Тела обгорели, но не сказать, чтобы вовсе до неузнаваемости. Их вытаскивали, складывая вдоль стены, прикрывая кусками небеленого полотна. Не из уважения к умершим, но дабы сберечь от дождя. Он начался внезапно, мелкий, мерзкий, смешанный со снегом. И Кейрен поторопился спрятаться под крышей. Впрочем, в крыше зияли провалы, и от дождя, как и от ветра, она спасала слабо.
Пальто продувало. Руки мерзли.
Пальцы и вовсе не гнулись, хоть бы Кейрен и надел перчатки, хорошие, из оленьей кожи с подкладкой на бобровом пуху, матушкин подарок. Она поднесла их просто так, без повода, глянув с упреком, отчего Кейрен вновь ощутил острый укол совести. Нет, матушка не пеняла его за легкомысленность. И ни о чем не спрашивала, но смотрела так, что… на неделю пришлось задержаться в доме, следуя позабытым уже правилам.
Ей ведь тяжело одной.
Отец в Долине, и, если бы не таинственные ее дела, о которых матушка предпочитает не говорить, она последовала бы за ним. Она всю жизнь следовала за отцом и…

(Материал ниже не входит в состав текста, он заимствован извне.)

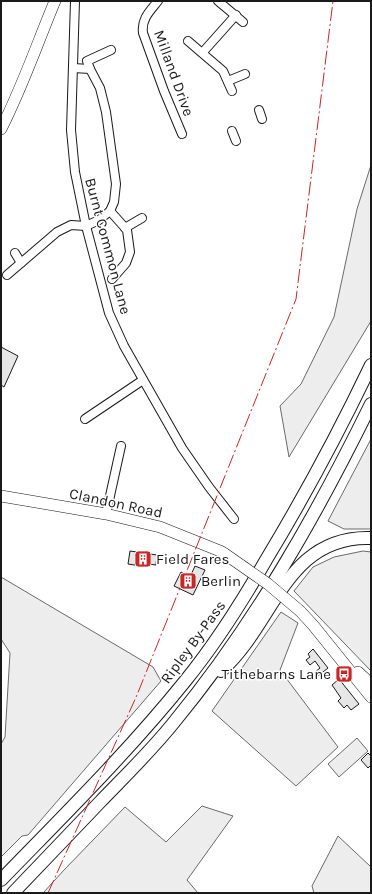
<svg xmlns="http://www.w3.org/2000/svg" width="372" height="894" font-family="Karla,sans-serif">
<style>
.built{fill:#ededed;stroke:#6a6a6a}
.building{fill:#e6e6e6;stroke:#1a1a1a}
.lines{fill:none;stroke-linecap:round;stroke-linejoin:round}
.minor-casing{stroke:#1a1a1a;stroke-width:10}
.major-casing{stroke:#1a1a1a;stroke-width:12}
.highway-casing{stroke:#1a1a1a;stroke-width:14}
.minor{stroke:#fff;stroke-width:8}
.major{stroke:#fff;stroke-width:11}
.highway{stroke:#fff;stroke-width:12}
.major-bridge-casing{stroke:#1a1a1a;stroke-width:12;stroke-linecap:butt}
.major-bridge{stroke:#fff;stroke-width:11}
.power{stroke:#c62828;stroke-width:1;stroke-dasharray:14 3 2 3;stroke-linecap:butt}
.labels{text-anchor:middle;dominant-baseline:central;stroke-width:3;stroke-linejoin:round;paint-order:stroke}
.street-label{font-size:15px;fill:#1a1a1a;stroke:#fff}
.poi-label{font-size:15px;fill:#1a1a1a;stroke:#fff;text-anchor:start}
</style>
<rect width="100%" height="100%" fill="#fff"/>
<!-- built -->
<g class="built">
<polygon points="371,165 371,321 289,457 280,406 301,384 334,317 357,209"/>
<polygon points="371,439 371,529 344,529 328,521"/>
<polygon points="363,551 371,552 371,671 294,591 313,567 334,557"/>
<polygon points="1,577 153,667 161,681 28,835 22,836 1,857 1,744 5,737 10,653 1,639"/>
<polygon points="281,612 298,623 280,670 338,747 296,786 212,711"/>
<polygon points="357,738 368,751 339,777 328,764"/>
<polygon points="202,806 233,816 187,880 198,893 43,893 64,870 125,807 166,842"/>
<polygon points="338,836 371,867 371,893 314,893 312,886"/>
</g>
<!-- building -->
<g class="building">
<polygon points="1,347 18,356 4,387 1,385"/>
<polygon points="130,551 157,555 156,565 141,563 141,566 128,564"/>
<polygon points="195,566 205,570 193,595 174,586 181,572 190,577"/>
<polygon points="313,649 328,668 318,676 315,672 320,668 315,661 310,665 306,660 310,657 308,654"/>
<polygon points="339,679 359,704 351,710 347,705 344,708 338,701 341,698 332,685"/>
<polygon points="368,753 371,756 371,765 368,768 361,760"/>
</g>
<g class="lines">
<!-- minor casing -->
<g class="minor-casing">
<g id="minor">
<polyline points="75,1 71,130 75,172 86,226 109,313 124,346 182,448 209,487 234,519"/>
<path d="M 158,1 C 150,11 141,19 143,33 L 164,91 L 182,134"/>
<polyline points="218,1 243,22"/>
<polyline points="188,41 223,71 232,91"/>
<polyline points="203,52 236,15"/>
<polyline points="90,69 87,61 111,50"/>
<polyline points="228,81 245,74"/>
<polyline points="259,110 262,119"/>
<polyline points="232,131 236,141"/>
<polyline points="110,211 127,230 130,252 126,263 112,279"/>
<polyline points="125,228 142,218"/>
<polyline points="15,253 21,263"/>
<polyline points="7,275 57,232 71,225 86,226 99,220 110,211 114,202 116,184 106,112 100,88 90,69 73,68"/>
<polyline points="85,419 143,380"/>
<polyline points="106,514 121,446"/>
</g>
</g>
<!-- major casing -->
<g class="major-casing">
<g id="major">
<path d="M 1,129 C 22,88 37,44 55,1"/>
<polyline points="1,496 106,514 160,527 220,551 225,554"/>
<polyline points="300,611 313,625 371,697"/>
<polyline points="358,672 371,684"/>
</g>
</g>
<!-- highway casing -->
<g class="highway-casing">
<g id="highway">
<path d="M 221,671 C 274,625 285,535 371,538"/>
<path d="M 1,880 C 64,815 129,751 186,680 C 216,643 242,602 266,560 C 304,497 339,432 371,365"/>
<path d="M 13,893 C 42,863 71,832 100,802 C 125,776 152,750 175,721 C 254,625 316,516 371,404"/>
</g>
</g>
<!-- minor -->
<use href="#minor" class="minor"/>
<!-- major -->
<use href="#major" class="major"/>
<!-- highway -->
<use href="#highway" class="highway"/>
<!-- major-bridge casing -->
<g class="major-bridge-casing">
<polyline id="major-bridge" points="225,554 268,584 300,611"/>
</g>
<!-- major-bridge -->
<use href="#major-bridge" class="major-bridge"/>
<!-- power -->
<polyline class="power" points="48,893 137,695 296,299 333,1"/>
</g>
<!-- icons -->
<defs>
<g id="building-square" transform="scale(0.9)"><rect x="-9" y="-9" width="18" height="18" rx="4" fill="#c62828" stroke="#fff"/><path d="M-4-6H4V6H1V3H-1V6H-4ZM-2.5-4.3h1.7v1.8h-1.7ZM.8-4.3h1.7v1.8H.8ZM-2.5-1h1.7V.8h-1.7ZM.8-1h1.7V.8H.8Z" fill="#fff"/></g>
<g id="bus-square" transform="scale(0.9)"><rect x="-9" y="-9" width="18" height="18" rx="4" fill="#c62828" stroke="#fff"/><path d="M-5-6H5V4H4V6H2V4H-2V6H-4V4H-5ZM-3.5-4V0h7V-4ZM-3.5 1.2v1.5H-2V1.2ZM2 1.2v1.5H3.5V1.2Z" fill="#fff"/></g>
</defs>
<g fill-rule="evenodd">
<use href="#building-square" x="143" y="559"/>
<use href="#building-square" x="188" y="581"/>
<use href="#bus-square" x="344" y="674"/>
</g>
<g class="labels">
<!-- street labels -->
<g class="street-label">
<text transform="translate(174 73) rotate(70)">Milland Drive</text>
<text transform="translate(108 246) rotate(75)">Burnt Common Lane</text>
<text transform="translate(116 503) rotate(12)">Clandon Road</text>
<text transform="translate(193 642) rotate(-54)">Ripley By-Pass</text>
</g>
<!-- poi labels -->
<g class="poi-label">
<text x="156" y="559">Field Fares</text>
<text x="201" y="581">Berlin</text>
<text x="331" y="674" text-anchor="end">Tithebarns Lane</text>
</g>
</g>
<!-- border -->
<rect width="372" height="894" fill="none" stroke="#1a1a1a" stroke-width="4"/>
</svg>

…наверное, это правильно, чтобы вдвоем и на всю жизнь.
Честь.
Верность и… что-то кроме?
Что-то, что мешает забыть о девчонке из Нижнего города, заставляя мучиться совестью, хотя Кейрен прав. В камере, несмотря на его старания, неудобно, но безопасно. И это же временно… он ведь говорил, повторяет раз за разом, только Таннис будто не слышит…
Нет, сейчас Кейрен не станет думать о ней, ни о чем, кроме дела.
Старый цех старой фабрики.
Четверо погибших, судя по всему, от удушья. Старая печь с раскрытым зевом, дорожка из угля. Столы, обглоданные огнем до черноты. Закопченные сосуды, сложенные небрежно, в старые ящики. И перекореженный самописец. Гора пепла, бывшая, кажется, бумагами, переплетение оплавленной проволоки и металлических штырей.
Линзы.
И жаропрочный шкаф, впрочем, выломанные дверцы позволяют разглядеть пустое нутро.
– Здесь была лаборатория. – Брокк наклонился, поднимая закопченный стальной шар.
«Была» – хорошее слово.
Кейрен отошел в дальний угол, где за ширмой – от нее остался лишь остов – выстроился ряд кроватей.